**Task 1:** In the OpenStack notes, swap "instance-0000008f" for "instance-0000009a" and give the passage from "Temp attach an" up to and including "outside of OpenStack.".
**Task 2:** According to the OpenStack notes, where is the Sophos XG VM that serves as the main firewall run?

**Given text:**
Segment Open
Once the VM shuts down after sysprep:

Shrink the qcow2 image to the size noted above plus a bit more to be safe.
Convert the image to raw
Create an OpenStack image
Set the image properties

qemu-img resize --shrink -f qcow2 win10-img.qcow2 19G

qemu-img convert -f qcow2 -O raw win10-img.qcow2 win10-img.raw

openstack image create --disk-format raw --container-format bare --public --file win10-img.raw win10-2023-08-21
openstack image set --property os_distro=windows --property os_type=windows --property os_version=10 --property hw_scsi_model=virtio-scsi --property hw_disk_bus=scsi --property hw_qemu_guest_agent=yes --property os_require_quiesce=yes --property hw_machine_type=q35 --property hw_firmware_type=uefi --property os_secure_boot=required --property hw_vif_multiqueue_enabled=true
win10-2023-08-21 

Temp attach an ISO to an existing VM for troubleshooting

Migrate the VM to the host where the iso is
Get the KVM instance name with openstack server show
Attache the ISO virsh attach-disk instance-0000008f /imagework/ubuntu-22.04.3-live-server-amd64.iso hdc --type cdrom --config
Edit the instnace and set boot to cdrom: virsh edit instance-0000008f hvm
Shutdown the instance virsh shutdown instance-0000008f
Start the instnace virsh start instance-0000008f
Get the the VNC display and connect virsh vncdisplay instance-0000008f

Sophos XG Firewall Build

I use a Sophos XG VM as my main firewall and I run it outside of OpenStack.
Segment Closed
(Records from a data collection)
Segment Open
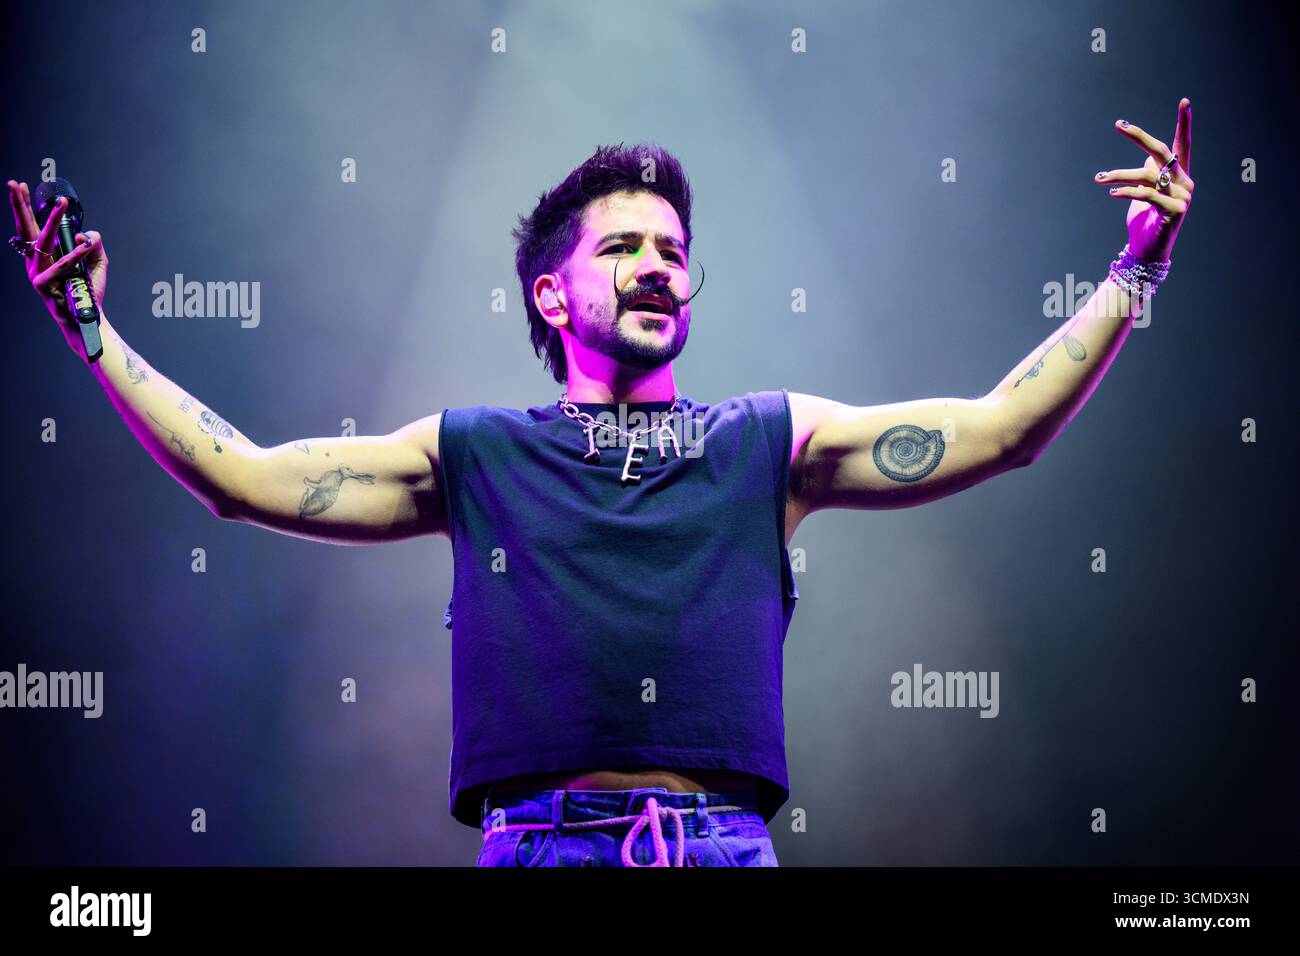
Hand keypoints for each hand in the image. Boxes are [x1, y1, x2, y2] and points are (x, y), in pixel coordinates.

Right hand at [7, 179, 107, 355]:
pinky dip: (75, 253)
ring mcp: (36, 273)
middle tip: (16, 183)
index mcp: (42, 255)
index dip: (23, 206)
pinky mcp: (42, 285)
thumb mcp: (95, 262)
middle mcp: (34, 261)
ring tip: (61, 204)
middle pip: (25, 228)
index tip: (20, 186)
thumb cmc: (87, 290)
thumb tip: (86, 233)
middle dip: (20, 204)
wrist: (87, 318)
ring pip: (43, 241)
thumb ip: (93, 244)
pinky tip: (85, 244)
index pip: (30, 226)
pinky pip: (61, 265)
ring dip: (52, 220)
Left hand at [1095, 97, 1194, 262]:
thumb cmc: (1144, 220)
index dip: (1184, 123)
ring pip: (1147, 175)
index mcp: (1179, 175)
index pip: (1183, 145)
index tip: (1184, 101)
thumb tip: (1149, 157)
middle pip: (1163, 152)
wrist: (1147, 251)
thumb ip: (1150, 174)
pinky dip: (1126, 191)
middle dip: (1139, 137)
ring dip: (1119, 174)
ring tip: (1099, 177)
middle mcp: (1185, 182)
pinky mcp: (1175, 210)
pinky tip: (1111, 191)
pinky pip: (1146, 194)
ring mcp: (1182, 196)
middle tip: (1119, 125)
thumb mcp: (1145, 193)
Segment Closed
**Response area 1:**
Temp attach an ISO to an existing VM for troubleshooting

Migrate the VM to the host where the iso is
Get the KVM instance name with openstack server show
Attache the ISO virsh attach-disk instance-0000009a /imagework/ubuntu-22.04.3-live-server-amd64.iso hdc --type cdrom --config
Edit the instnace and set boot to cdrom: virsh edit instance-0000009a hvm
Shutdown the instance virsh shutdown instance-0000009a
Start the instnace virsh start instance-0000009a
Get the the VNC display and connect virsh vncdisplay instance-0000009a

Sophos XG Firewall Build

I use a Sophos XG VM as my main firewall and I run it outside of OpenStack.

**Response area 2:** Outside of OpenStack.